Thème qui avait notamment vocation à interroger le spécifique et l’irréfragable de la pratique analytique dans le cadre de la cure type, mais aussi telle qu’elle se déploie au
sein de dispositifs institutionnels. C’est à partir de ma pratique dans un service de psychiatrie adulte –celui dont il a été chef de service pendant plus de trente ans jusqu’à
l’été passé –que j’ai choisi de parler.
L’argument du séminaire interroge la dimension sans équivalent de l’écoute analytique.

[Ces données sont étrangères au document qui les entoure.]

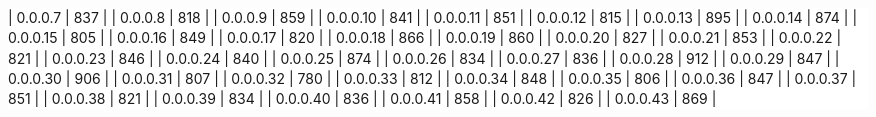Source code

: | 0.0.0.7 | 837 |
| 0.0.0.8 | 818 |
| 0.0.0.9 | 859 |
| 0.0.0.10 | 841 |
| 0.0.0.11 | 851 |
| 0.0.0.12 | 815 |
| 0.0.0.13 | 895 |
| 0.0.0.14 | 874 |
| 0.0.0.15 | 805 |
| 0.0.0.16 | 849 |
| 0.0.0.17 | 820 |
| 0.0.0.18 | 866 |
| 0.0.0.19 | 860 |
| 0.0.0.20 | 827 |
| 0.0.0.21 | 853 |
| 0.0.0.22 | 821 |
| 0.0.0.23 | 846 |
| 0.0.0.24 | 840 |
| 0.0.0.25 | 874 |
| 0.0.0.26 | 834 |
| 0.0.0.27 | 836 |
| 0.0.0.28 | 912 |
| 0.0.0.29 | 847 |
| 0.0.0.30 | 906 |
| 0.0.0.31 | 807 |
| 0.0.0.32 | 780 |
| 0.0.0.33 | 812 |
| 0.0.0.34 | 848 |
| 0.0.0.35 | 806 |
| 0.0.0.36 | 847 |
| 0.0.0.37 | 851 |
| 0.0.0.38 | 821 |
| 0.0.0.39 | 834 |
| 0.0.0.40 | 836 |
| 0.0.0.41 | 858 |
| 0.0.0.42 | 826 |
| 0.0.0.43 | 869 |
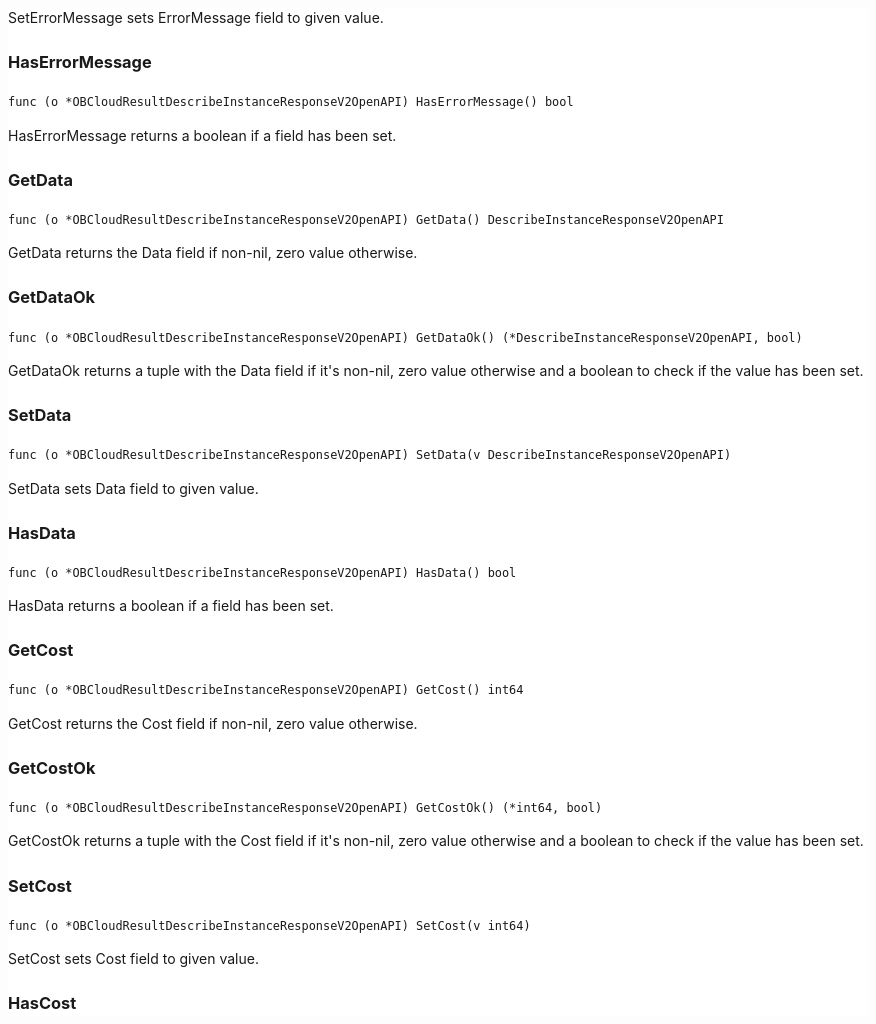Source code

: SetErrorMessage sets ErrorMessage field to given value.

### HasErrorMessage

`func (o *OBCloudResultDescribeInstanceResponseV2OpenAPI) HasErrorMessage() bool`

HasErrorMessage returns a boolean if a field has been set.

### GetData

`func (o *OBCloudResultDescribeInstanceResponseV2OpenAPI) GetData() DescribeInstanceResponseV2OpenAPI`

GetData returns the Data field if non-nil, zero value otherwise.

### GetDataOk

`func (o *OBCloudResultDescribeInstanceResponseV2OpenAPI) GetDataOk() (*DescribeInstanceResponseV2OpenAPI, bool)`

GetDataOk returns a tuple with the Data field if it's non-nil, zero value otherwise
and a boolean to check if the value has been set.

### SetData

`func (o *OBCloudResultDescribeInstanceResponseV2OpenAPI) SetData(v DescribeInstanceResponseV2OpenAPI)`

SetData sets Data field to given value.

### HasData

`func (o *OBCloudResultDescribeInstanceResponseV2OpenAPI) HasData() bool`

HasData returns a boolean if a field has been set.

### GetCost

`func (o *OBCloudResultDescribeInstanceResponseV2OpenAPI) GetCost() int64`

GetCost returns the Cost field if non-nil, zero value otherwise.

### GetCostOk

`func (o *OBCloudResultDescribeInstanceResponseV2OpenAPI) GetCostOk() (*int64, bool)`

GetCostOk returns a tuple with the Cost field if it's non-nil, zero value otherwise
and a boolean to check if the value has been set.

### SetCost

`func (o *OBCloudResultDescribeInstanceResponseV2OpenAPI) SetCost(v int64)`

SetCost sets Cost field to given value.

### HasCost
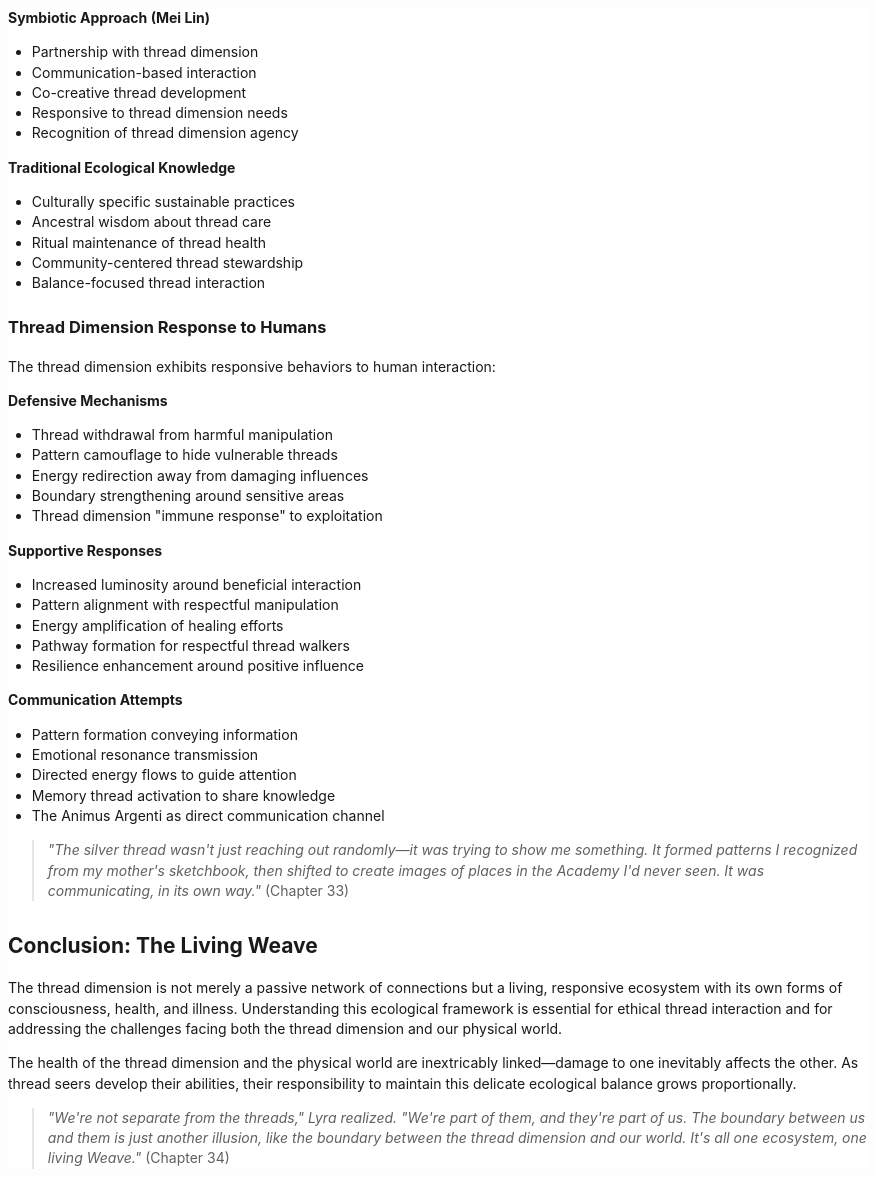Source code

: **Symbiotic Approach (Mei Lin)**
- Partnership with thread dimension
- Communication-based interaction
- Co-creative thread development
- Responsive to thread dimension needs
- Recognition of thread dimension agency

**Traditional Ecological Knowledge**
- Culturally specific sustainable practices
- Ancestral wisdom about thread care
- Ritual maintenance of thread health
- Community-centered thread stewardship
- Balance-focused thread interaction

### Thread Dimension Response to Humans

The thread dimension exhibits responsive behaviors to human interaction:

**Defensive Mechanisms**
- Thread withdrawal from harmful manipulation
- Pattern camouflage to hide vulnerable threads
- Energy redirection away from damaging influences
- Boundary strengthening around sensitive areas
- Thread dimension "immune response" to exploitation

**Supportive Responses**
- Increased luminosity around beneficial interaction
- Pattern alignment with respectful manipulation
- Energy amplification of healing efforts
- Pathway formation for respectful thread walkers
- Resilience enhancement around positive influence

**Communication Attempts**
- Pattern formation conveying information
- Emotional resonance transmission
- Directed energy flows to guide attention
- Memory thread activation to share knowledge
- The Animus Argenti as direct communication channel

> *"The silver thread wasn't just reaching out randomly—it was trying to show me something. It formed patterns I recognized from my mother's sketchbook, then shifted to create images of places in the Academy I'd never seen. It was communicating, in its own way."* (Chapter 33)

## Conclusion: The Living Weave

The thread dimension is not merely a passive network of connections but a living, responsive ecosystem with its own forms of consciousness, health, and illness. Understanding this ecological framework is essential for ethical thread interaction and for addressing the challenges facing both the thread dimension and our physical world.

The health of the thread dimension and the physical world are inextricably linked—damage to one inevitably affects the other. As thread seers develop their abilities, their responsibility to maintain this delicate ecological balance grows proportionally.

> *"We're not separate from the threads," Lyra realized. "We're part of them, and they're part of us. The boundary between us and them is just another illusion, like the boundary between the thread dimension and our world. It's all one ecosystem, one living Weave."* (Chapter 34)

J’aimerais, pour ma part, plus particulièrement porter ma réflexion sur la dimension optico -‐transférentielle de l’approche analytique: je prendrai, comme je l’ai dit, pour point de perspective mon travail en tant que psychiatre dans un service qui a pour particularité de comporter une pluralité de lieux ambulatoires et hospitaliers rattachés à un hôpital psychiatrique situé en banlieue sud de Paris.
Plus particulièrement, j’aimerais dans cette intervention mettre en avant la nécessité de faire place à des zones d’indétermination,à un espace vide admettant l’incertitude. La position clinique à partir de laquelle un acte peut opérer pourrait s’y préciser.
A l’occasion d’une allocution en 1959 intitulée «On peut exiger de l’homme qu’il affronte la vérité 1»,Ingeborg Bachmann parle de la tâche de l’écrivain qui – dit-‐elle, « doit prendre la mesure de sa vérité et la rendre effective encore une fois, afin que nous puissions voir.» Elle rapporte cette exigence à un «état lucide, douloureux », non pas comme perception acquise des choses, mais comme compréhension de « ce que justement nous ne pouvons pas voir ». Et elle ajoute « Voilà ce que l’art devrait réaliser :réussir, dans ce sens là, à nous dessiller les yeux.»